Waterloo and Cambridge are still behind Kitchener in terms of going against NA norms, but with Waterloo approving their first 30 floor building a few months ago hopefully they continue on that trend. For context Kitchener's first 30+ building was proposed roughly 6.5 years ago and now we're getting 30+ regularly.

It seems to me that, with Kitchener being at the centre of the KWC region, it will look and feel like the local downtown with Waterloo and Cambridge will assume the role of inner suburbs. I guess if we could use a Metropolitan Toronto metaphor, Kitchener would be the "Old York".
 
KWC also seems to be much more open to roundabouts in new build areas which is very refreshing.

We certainly have a lot of them and on most road reconstruction projects they build even more, a few major intersections are planned to be converted in the coming years, however the regional engineers can't design them to be safe for pedestrians or cyclists.
 
Thanks! Great reply. Like I side the estimate was rough so glad it is more. Just for context it seems that KW is building about as much in the central area as cities three times it's size. Btw you might know this but what is the status of Waterloo University expanding the Architecture building in G
 
Takes more than height for me. I can't say I'm too impressed by all the proposed towers in downtown Kitchener including this one. The designs for these overpriced Airbnb units are mediocre. The cumulative effect of all the proposals and the proposals still to come if all built is an overbearing dense environment than a fine grained urbanism for a medium sized downtown. It makes sense in downtown Toronto although I would be surprised if these developing enviornments in Toronto would rank favourably among the residents of them. I can't help but to look back at the conversations when urbantoronto and international forums were in its infancy and the residential tower boom was still on the horizon. The CBDs across North America were not considered nice environments. Much of the conversation was over inactive streetlevels and populations present only during work hours in efforts to make them more attractive. The conversations usually concluded that the sheer density of all the towers is completely devoid of any human scale.. Today, we have even denser clusters of purely residential towers being built and planned.
 
It seems to me that, with Kitchener being at the centre of the KWC region, it will look and feel like the local downtown with Waterloo and Cambridge will assume the role of inner suburbs. I guess if we could use a Metropolitan Toronto metaphor, Kitchener would be the "Old York".

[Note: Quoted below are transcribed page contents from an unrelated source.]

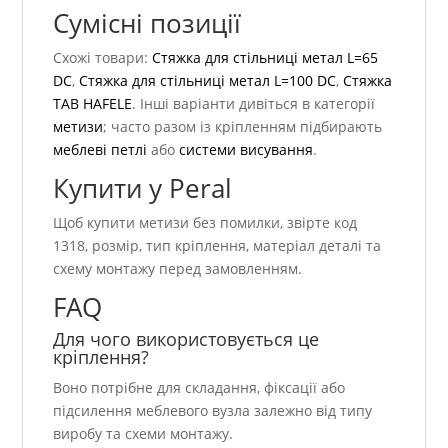
Сумісні позиції
Схожі товари:
Стяжка для стільниці метал L=65
DC
,
Стяжка для стільниці метал L=100 DC
,
Стяжка
TAB HAFELE
. Інші варіанти дивіться в категорії
метизи
; часто разом із кріпленням підбирають
меблеві петлі
або
системи висування
.
Купити у Peral
Щоб купити метизи без помилки, звірте код
1318, розмір, тип кріплення, матеріал деталі та
схему монтажу перед замовленням.
FAQ
Для чого використовується це
кріплення?
Воно потрібне для складання, фіксації або
підсилення меблевого вузла залежно від типу
виробу та схеми монтажу.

No; Old Toronto. York was an inner suburb.
 
KWC also seems to be much more open to roundabouts in new build areas which is very refreshing.
*Franklin Blvd has entered the chat*

I used to work in the traffic signals dept at a GTA municipality and I now swear by roundabouts 😆
 
Kitchener doesn't even have 300k people yet within its downtown has 4 towers proposed over 50 floors, 8 towers between 40 and 50 floors, one is under construction, one is proposed (at OLT) and the remaining 6 are approved, and 12 towers between 30 and 40 floors, one is under construction, the remaining 11 are approved. Plus there are two over 30 that are completed. That is certainly unique for a NA city of less than 300k. Waterloo and Cambridge combined only have 2 building approved over 30 floors in their cores.
Sounds like a massing model of this is in order...
 
Sounds like a massing model of this is in order...

There's an Instagram account called pancanadianskylines that has some massing models of Canadian cities including KW, I wouldn't be surprised if someone on here is the person behind it. I did message them awhile ago with a list of a bunch of buildings that were missing from their KW model and they said that they were taking a break from it for a bit so an update might be coming in the future.

I have been messing around with massing models in my spare time and so far I've gotten a few models done of buildings in Kitchener. I just haven't gotten around to the vast majority of the projects. I know there was someone over on WRConnected who was making some a few years ago but I have no idea if they kept up with it.